The groundbait would be flushed away almost immediately before it has time to settle on the bottom. So to stop this from happening river groundbait is usually more dense and even stickier than method mix. This allows the mix to sink to the river bed before it starts to break up.
Spices, vegetable matter and crushed seeds
Variations of these ingredients are quite common in modern ground baits. They added to increase the scent given off by the mixture in the hope of attracting more fish to your swim. They are also added as cheap method of bulking out mixes.
Does colour matter?
The bottom line is yes colour does matter to a certain extent. What time of year you are fishing and the clarity of the water should determine what colour of groundbait you should opt for. With a little bit of knowledge on groundbait colours you could increase your catch rate massively and really its pretty simple.

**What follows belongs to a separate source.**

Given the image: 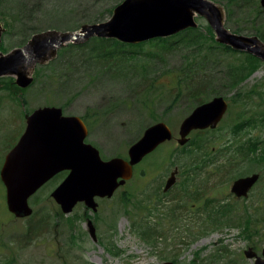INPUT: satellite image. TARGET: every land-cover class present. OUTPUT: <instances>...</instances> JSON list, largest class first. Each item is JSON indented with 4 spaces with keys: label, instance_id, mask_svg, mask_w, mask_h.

Brown ground baits are the most common and a safe choice if you are unsure. These ground baits blend with the bottom of lakes and provide the most natural looking feeding area for all species of fish.
Smaller fish will feel far more comfortable feeding over brown groundbait so they don’t stand out from predators swimming above. Brown ground baits create a patch releasing scent without the vibrant colour that could deter shy fish. Brown ground baits can work well anytime of year.

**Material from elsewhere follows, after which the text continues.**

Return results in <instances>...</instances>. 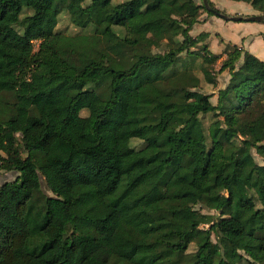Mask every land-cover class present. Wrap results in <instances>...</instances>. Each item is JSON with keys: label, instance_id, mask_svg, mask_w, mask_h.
Masks as SVG:
<instances>
[{"label": "trees", "instance_id": "obj_1", "mask_svg": "<svg viewBox=\"0 0 264 264\" xmlns=\"http://www.w3.org/2000/svg\"><path fill=\"white\" fill-rule=\"evenodd\" d=\"M233 1L264 15V0ZM197 9L213 15L193 0H0V171L17 173L0 184V264L100 250L106 264H264V61L210 52L189 33ZM61 12L77 32L55 29ZM182 52L208 84L220 59L214 104ZM25 81L53 95L43 116L14 98Z\"/></svg>", "mask_w": 264, "mask_h": 264}, {"label": "rangeland", "instance_id": "obj_2", "mask_svg": "<svg viewBox=\"0 0 264 264\" xmlns=\"http://www.w3.org/2000/svg\"><path fill=\"white\" fill-rule=\"evenodd\" d=\"M119 1H122V0H112V2H119ZM193 1L196 4H201L200 0H193ZM212 1H213L212 6L214 9H217L218 11L225 13L227 15H238L237 13H231V12L233 11L242 12L243 11L242 7L236 6L234 4L235 1L233 0H222L219 2L217 0H212ZM129 11L135 12L136 9L133 8V10H129ZM150 16H153V14H150ZM196 16H197L198 22L201 24L194 25L190 29L189 33L190 35L194 36L200 31H206L208 33L206 42L208 43V49L212 53L220 52L225 47L227 42L235 41L238 35H245L248 33L249 30L256 27V25L259 26L262 24V22H255V21L254 22H249V21L234 22V21H229V20H222L216 17L215 15H207L204 11L200 9L196 10ZM55 29L65 34H73L78 31L77 28H74L69 23L66 14L63 12H61L58 16V23ZM262 46L263 44L261 40H259L258 38H255V40L252 42L249 48L251 51L250 53H252L256 59L264 61V57L260 54V51H259ZM165 49H166L165 40H161L156 45L150 47L151 52H162ZM199 61H200L199 59H196L193 63H191L190 60L186 59V55L182 52L179 55V62H177V65L180 68L185 66L186 68H188L189 74L198 78L197 86L191 89H195L204 94H208L209 100L211 101V103L214 104L217 89L223 87L228 78L227 71L225 69L222 71L218 70L220 66V59L215 61V63L213 64H210L207 66L205 65L204 67L207 69V72L214 78V83L208 84L204 81L202 73L200 71L201 69L199 70V67L197 66ZM187 62L189 64H187ZM238 62H241V57L238 60ZM202 68H203V65H202ZM13 96L16 99H20V100H23L30 104L35 105V107L39 110L42 116L54 104L53 95L49 92L45 81H40V82L25 81L23 83H20V85L17 87ZM252 112L253 111H251L250 113ZM84 114H85V111H81V115H84ZM210 121H211V116L209 114H205L202 116V123L204 127ZM132 141L134 145H137L139 142L135 139ZM252 154H253L255 161L257 162L261 161L259 156H257L253 152ZM92 157L97 167H99V169L101 170V164H100L101 161H100L98 154L92 153ZM62 158L63 157H59V161H65V160L73 161V157H67L64 159ZM16 176H17V173L15 171H0V184L5 181H10L14 179ZM40 187L44 191L43 180L41 177H40ZM184 190L186 192L187 200L193 205V207L196 210H199L201 213L211 214L212 216L215 217L216 212L202 208L199 205V203H197L195 195L188 189H184ZM188 250L190 251L193 250L192 244L189 245ZM106 256H107L106 251L100 250L96 256L92 257L85 264H106V261H107Z\"/></svg>", "mask_w": 264, "mask_h": 264}, {"label": "crops", "instance_id": "obj_3", "mask_svg": "<svg viewBox=\"0 0 264 264\" xmlns=\"http://www.w3.org/2000/svg\"><path fill=\"white\" fill-rule=\"evenodd\" d=\"M211 2H213L212 0H210ZM218 2L219 1H222V0H217ZM236 6H240L242 7L243 11L242 12H238V11H233L231 13H237L238 15H242V16H246V15H253V14H259L258 11L254 10L248 3H245V2H242V1H235L234 3ZM241 11V10H240ZM208 17V16H207ZM207 19V18H206ZM262 22V21H260ZM203 23V22H202ZM196 24H201L199 22L195 23L194 25ZM193 25V26H194ZM192 26V27H193ZM206 32V31H205ZM261 35H264V22H262L261 25L254 27L252 28L251 30L248 31L247 34L245 35H238V37L236 38L235 41L231 42H227L229 44H234L236 45L237 47H240L242 49V51H246L248 52L250 55L253 56L252 53H250V45L252 44V42L255 40V38H258L259 40H261L262 44H263V41H262V37ZM207 36H208V33H207ZM207 38V37H206ZM205 42H206V39H205ZM207 43V42H206ZM207 48H208V43H207ZM209 50V49H208ZM223 50V49H222ZM222 50L220 52H216V54H219L222 52ZM210 51V50H209ZM260 51V54L264 57V44L263 46L261 47V49L259 50ZM211 52V51H210ZM223 57V56H222ZM254 57V56H253Z\"/></svg>", "mask_w": 264, "mask_h": 264}, {"label": "water", "instance_id": "obj_4", "mask_svg": "<svg viewBox=\"0 0 264 264\" xmlns=\"http://www.w3.org/2000/svg\"><path fill=\"white\" fill-rule=\"evenodd\" d=\"M201 5L207 10L210 11L213 15L216 17L222 19V20H229V21H249V22H260L264 21V15L261 14H253V15H246V16H240V15H227L225 13H222L218 11L217 9L211 8L208 6L207 0H200Z\"/></svg>", "mask_w": 264, "mask_h": 264}]
</instances>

Red ground baits are extremely vibrant and bright in the water and give the fish a spot that can look visually appealing. I’d definitely not recommend a bright groundbait on natural venues but they do have a place for commercial fisheries where the water is packed with fish all hungry and competing for food.
Red groundbait tends to work best in the warmer months when the fish are most active and is good for carp and tench.
Green groundbait is a good choice as it is a natural colour that the fish will feel comfortable feeding over. A common ingredient in green groundbait is betain which is added to stimulate fish appetites.
This can also make green groundbait a great colour for targeting commercial carp hoping to encourage the abundance of hungry carp to feed and stay in your swim.
Black ground baits are pretty uncommon but they do provide a few benefits. The main reason for choosing a black groundbait is if you are going to be fishing a natural venue. It creates a black patch on the bottom that fish will feel comfortable feeding over especially in the winter months when the water is clearer and their is less colour.
Mixing groundbait to the correct consistency really is the key and can be challenging for beginner carp anglers with little to no knowledge.
If you groundbait is too wet it will fail to break down effectively so no clouds will be created in the water and the fish will find it difficult to feed on if it is still clumped into a ball.
On the other hand if your groundbait is too dry it can cause it to breaks up mid-flight into the water which will cause it to spread out make it almost completely useless to your fishing efforts.
The best way to explain how to mix the perfect groundbait is to show so have a watch at the video and make sure to follow the steps closely to maximise your chances of catching.
Groundbait can be a great addition to any fishing session but make sure you are choosing the correct one for the job to maximise your chances of catching fish. In simple terms’ groundbait is a mixing of ingredients that is used to attract certain types of coarse fish into your swim giving you the chance to catch them.
All ground baits will tell you on the bag what type of fishing they are best used for so really you can’t go wrong but its good to have a little understanding behind why you are using them so I hope this post was beneficial.